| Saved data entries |
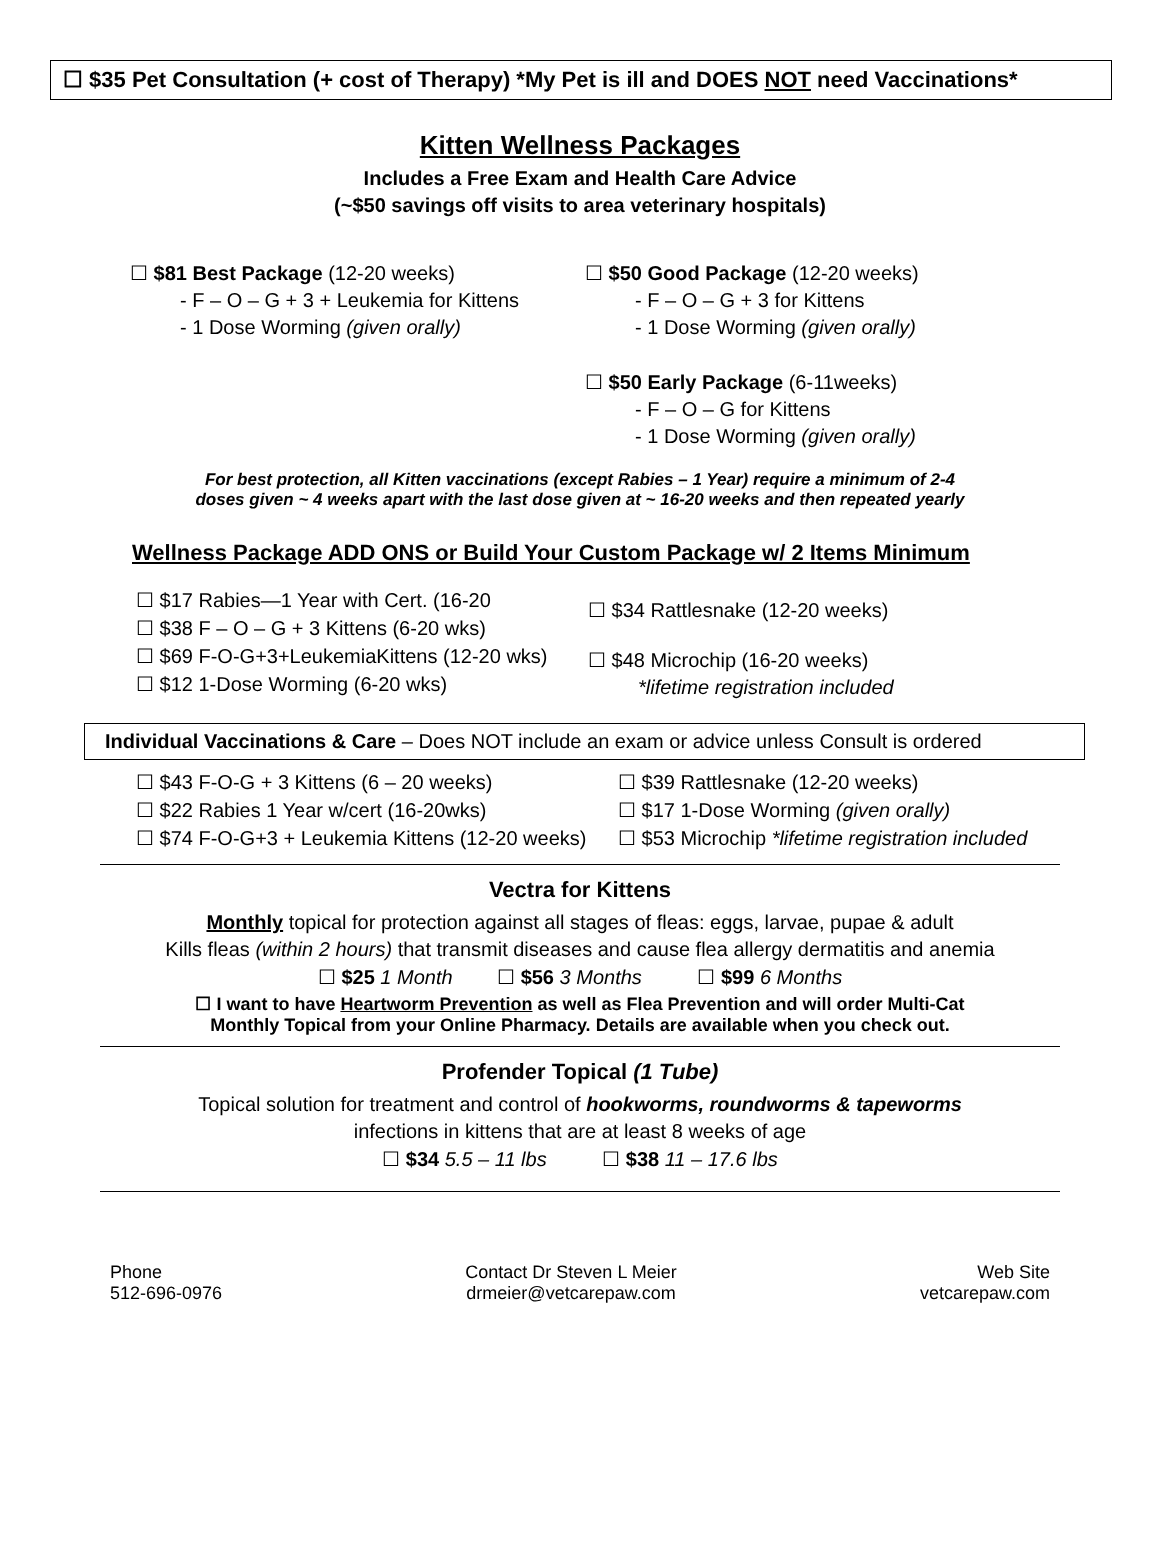☐ $35 Pet Consultation (+ cost of Therapy) *My Pet is ill and DOES NOT need Vaccinations*
Kitten Wellness Packages
Includes a Free Exam and Health Care Advice
(~$50 savings off visits to area veterinary hospitals)
☐ $81 Best Package (12-20 weeks)
- F – O – G + 3 + Leukemia for Kittens
- 1 Dose Worming (given orally)
☐ $50 Good Package (12-20 weeks)
- F – O – G + 3 for Kittens
- 1 Dose Worming (given orally)
☐ $50 Early Package (6-11weeks)
- F – O – G for Kittens
- 1 Dose Worming (given orally)
For best protection, all Kitten vaccinations (except Rabies – 1 Year) require a minimum of 2-4
doses given ~ 4 weeks apart with the last dose given at ~ 16-20 weeks and then repeated yearly
Wellness Package ADD ONS or Build Your Custom Package w/ 2 Items Minimum
☐ $17 Rabies—1 Year with Cert. (16-20
☐ $38 F – O – G + 3 Kittens (6-20 wks)
☐ $69 F-O-G+3+LeukemiaKittens (12-20 wks)
☐ $12 1-Dose Worming (6-20 wks)
☐ $34 Rattlesnake (12-20 weeks)
☐ $48 Microchip (16-20 weeks)
*lifetime registration included
Individual Vaccinations & Care – Does NOT include an exam or advice unless Consult is ordered
☐ $43 F-O-G + 3 Kittens (6 – 20 weeks)
☐ $22 Rabies 1 Year w/cert (16-20wks)
☐ $74 F-O-G+3 + Leukemia Kittens (12-20 weeks)
☐ $39 Rattlesnake (12-20 weeks)
☐ $17 1-Dose Worming (given orally)
☐ $53 Microchip *lifetime registration included
Vectra for Kittens
Monthly topical for protection against all stages of fleas: eggs, larvae, pupae & adult
Kills fleas (within 2 hours) that transmit diseases and cause flea allergy dermatitis and anemia
☐ $25 1 Month ☐ $56 3 Months ☐ $99 6 Months
☐ I want to have Heartworm Prevention as well as Flea Prevention and will order Multi-Cat
Monthly Topical from your Online Pharmacy. Details are available when you check out.
Profender Topical (1 Tube)
Topical solution for treatment and control of hookworms, roundworms & tapeworms
infections in kittens that are at least 8 weeks of age
☐ $34 5.5 – 11 lbs ☐ $38 11 – 17.6 lbs
Phone
512-696-0976
Contact Dr Steven L Meier
drmeier@vetcarepaw.com
Web Site
vetcarepaw.com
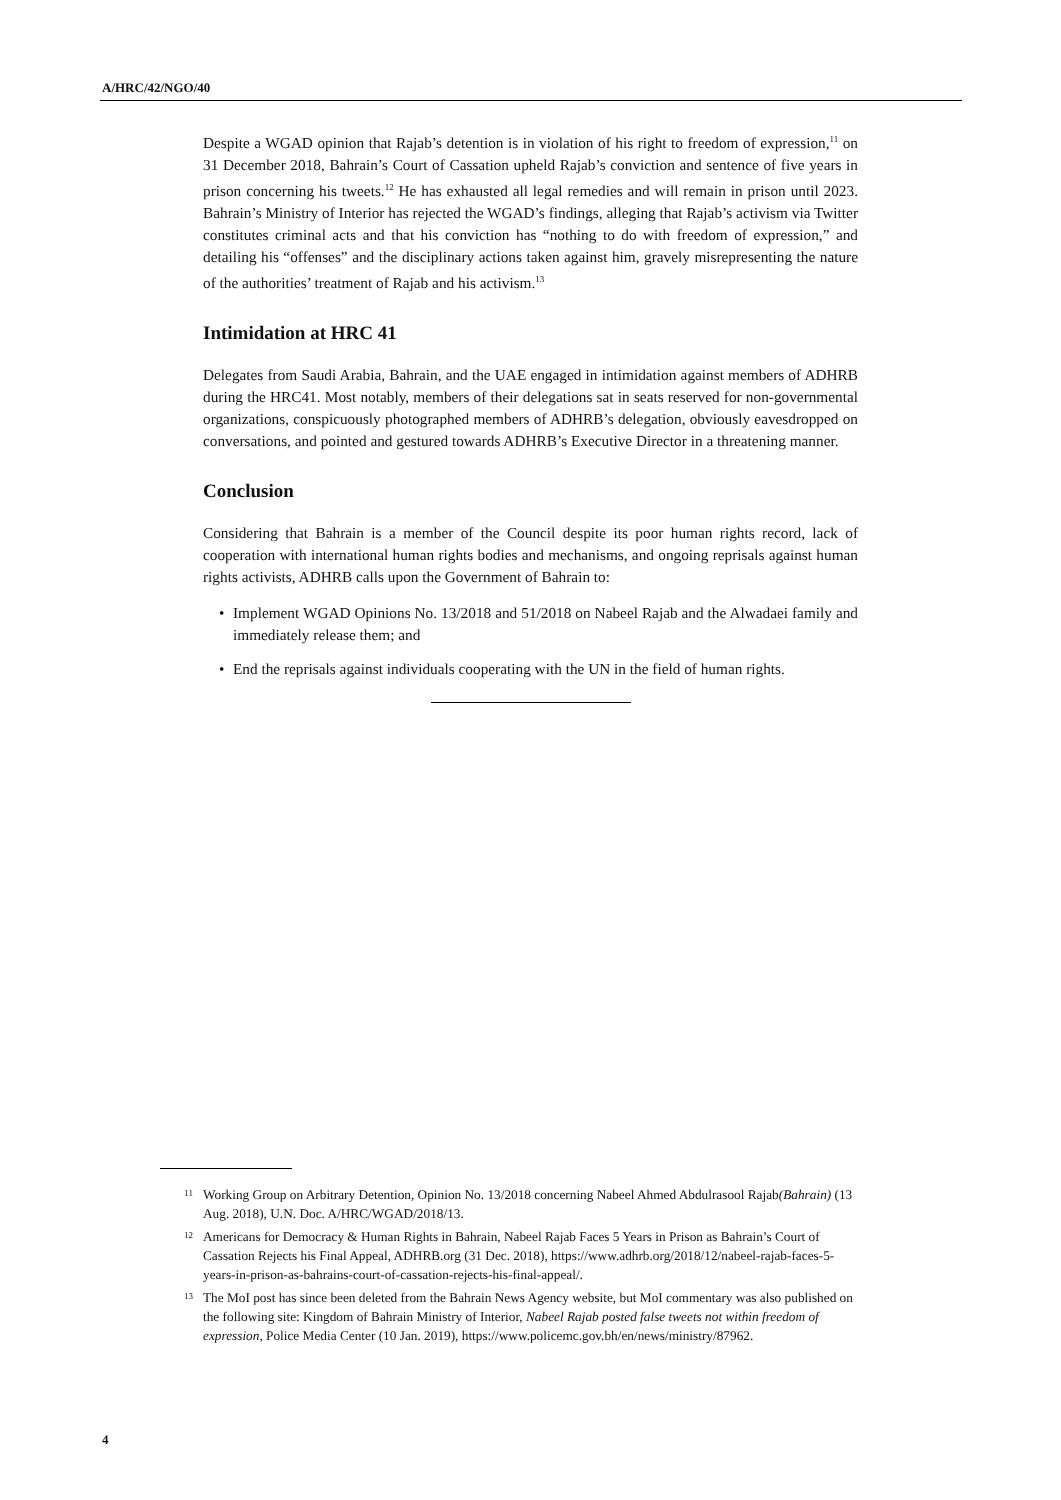A/HRC/42/NGO/40
Despite a WGAD opinion that Rajab’s detention is in violation of his right to freedom of expression,<sup>11</sup> on 31 December 2018, Bahrain’s Court of Cassation upheld Rajab’s conviction and sentence of five years in prison concerning his tweets.<sup>12</sup> He has exhausted all legal remedies and will remain in prison until 2023. Bahrain’s Ministry of Interior has rejected the WGAD’s findings, alleging that Rajab’s activism via Twitter constitutes criminal acts and that his conviction has “nothing to do with freedom of expression,” and detailing his “offenses” and the disciplinary actions taken against him, gravely misrepresenting the nature of the authorities’ treatment of Rajab and his activism.<sup>13</sup>
Intimidation at HRC 41
Delegates from Saudi Arabia, Bahrain, and the UAE engaged in intimidation against members of ADHRB during the HRC41. Most notably, members of their delegations sat in seats reserved for non-governmental organizations, conspicuously photographed members of ADHRB’s delegation, obviously eavesdropped on conversations, and pointed and gestured towards ADHRB’s Executive Director in a threatening manner.
Conclusion
Considering that Bahrain is a member of the Council despite its poor human rights record, lack of cooperation with international human rights bodies and mechanisms, and ongoing reprisals against human rights activists, ADHRB calls upon the Government of Bahrain to:
• Implement WGAD Opinions No. 13/2018 and 51/2018 on Nabeel Rajab and the Alwadaei family and immediately release them; and
• End the reprisals against individuals cooperating with the UN in the field of human rights.
<sup>11</sup>
Working Group on Arbitrary Detention, Opinion No. 13/2018 concerning Nabeel Ahmed Abdulrasool Rajab(Bahrain) (13 Aug. 2018), U.N. Doc. A/HRC/WGAD/2018/13.
<sup>12</sup>
Americans for Democracy & Human Rights in Bahrain, Nabeel Rajab Faces 5 Years in Prison as Bahrain’s Court of Cassation Rejects his Final Appeal, ADHRB.org (31 Dec. 2018), https://www.adhrb.org/2018/12/nabeel-rajab-faces-5-years-in-prison-as-bahrains-court-of-cassation-rejects-his-final-appeal/.
<sup>13</sup>
The MoI post has since been deleted from the Bahrain News Agency website, but MoI commentary was also published on the following site: Kingdom of Bahrain Ministry of Interior, Nabeel Rajab posted false tweets not within freedom of expression, Police Media Center (10 Jan. 2019), https://www.policemc.gov.bh/en/news/ministry/87962.
4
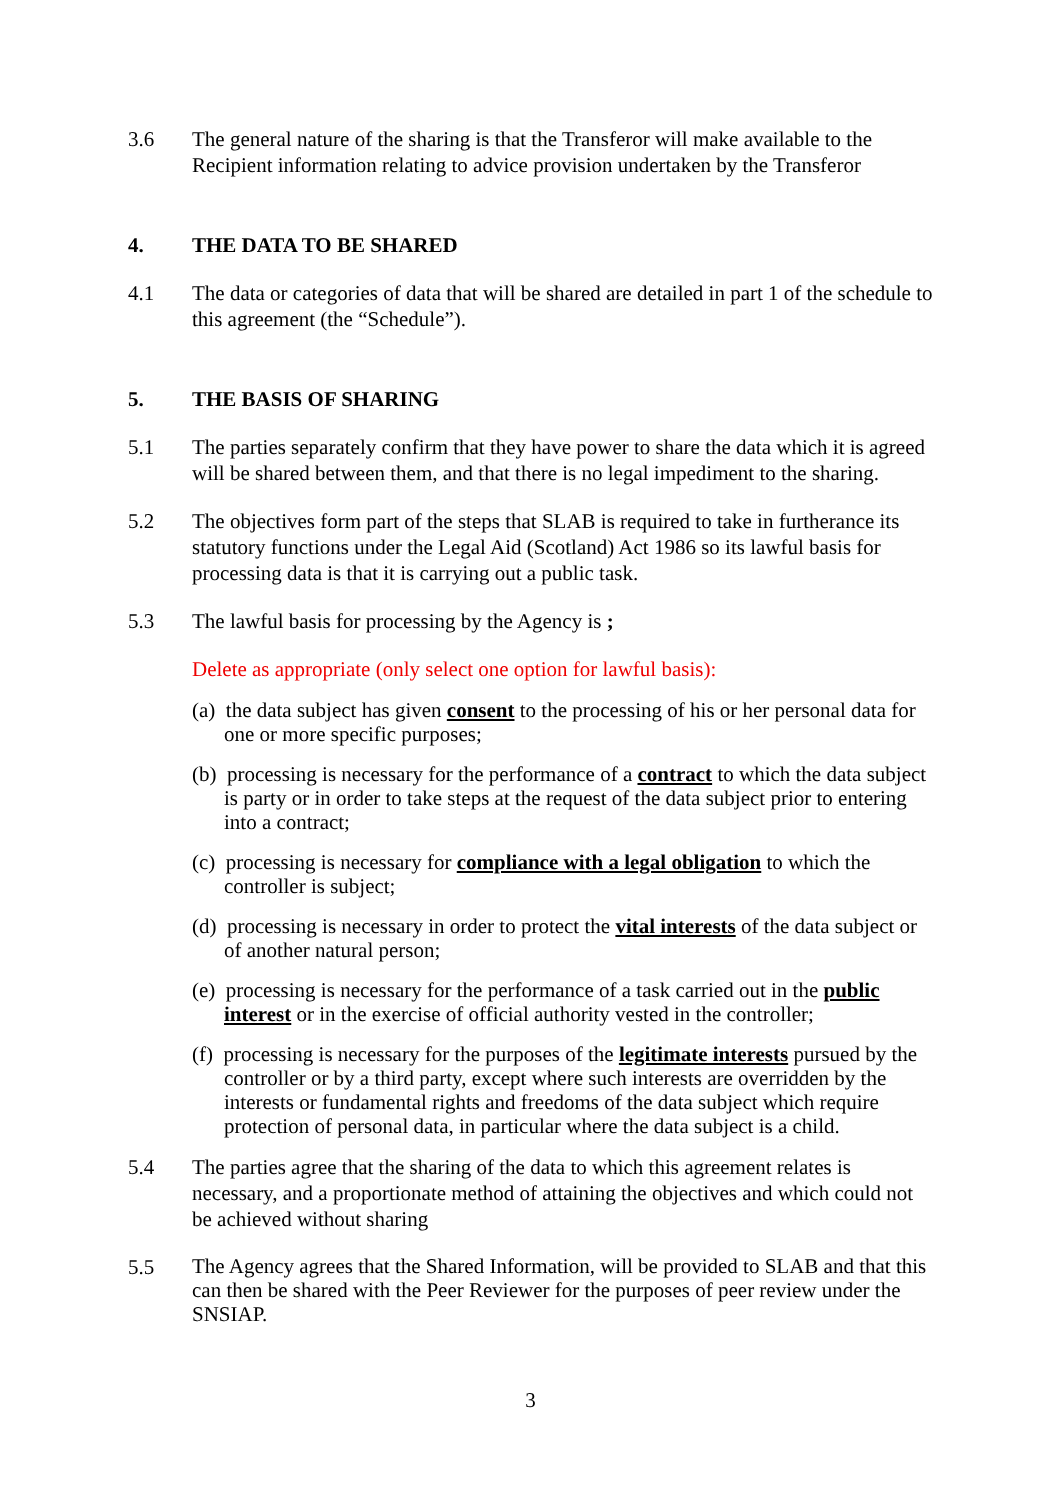3.6 The general nature of the sharing is that the Transferor will make available to the Recipient information relating to advice provision undertaken by the Transferor
4. THE DATA TO BE SHARED
4.1 The data or categories of data that will be shared are detailed in part 1 of the schedule to this agreement (the “Schedule”).
5. THE BASIS OF SHARING
5.1 The parties separately confirm that they have power to share the data which it is agreed will be shared between them, and that there is no legal impediment to the sharing.
5.2 The objectives form part of the steps that SLAB is required to take in furtherance its statutory functions under the Legal Aid (Scotland) Act 1986 so its lawful basis for processing data is that it is carrying out a public task.
5.3 The lawful basis for processing by the Agency is ;
Delete as appropriate (only select one option for lawful basis):
(a) the data subject has given consent to the processing of his or her personal data for one or more specific purposes;
(b) processing is necessary for the performance of a contract to which the data subject is party or in order to take steps at the request of the data subject prior to entering into a contract;
(c) processing is necessary for compliance with a legal obligation to which the controller is subject;
(d) processing is necessary in order to protect the vital interests of the data subject or of another natural person;
(e) processing is necessary for the performance of a task carried out in the public interest or in the exercise of official authority vested in the controller;
(f) processing is necessary for the purposes of the legitimate interests pursued by the controller or by a third party, except where such interests are overridden by the interests or fundamental rights and freedoms of the data subject which require protection of personal data, in particular where the data subject is a child.
5.4 The parties agree that the sharing of the data to which this agreement relates is necessary, and a proportionate method of attaining the objectives and which could not be achieved without sharing
5.5
The Agency agrees that the Shared Information, will be provided to SLAB and that this can then be shared with the Peer Reviewer for the purposes of peer review under the SNSIAP.
3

| Exercise instructions |
Find every line of the data that includes the string "then". Copy each of those lines.

| Task output |
doses given ~ 4 weeks apart with the last dose given at ~ 16-20 weeks and then repeated yearly
The Agency agrees that the Shared Information, will be provided to SLAB and that this can then be shared with the Peer Reviewer for the purposes of peer review under the SNSIAP.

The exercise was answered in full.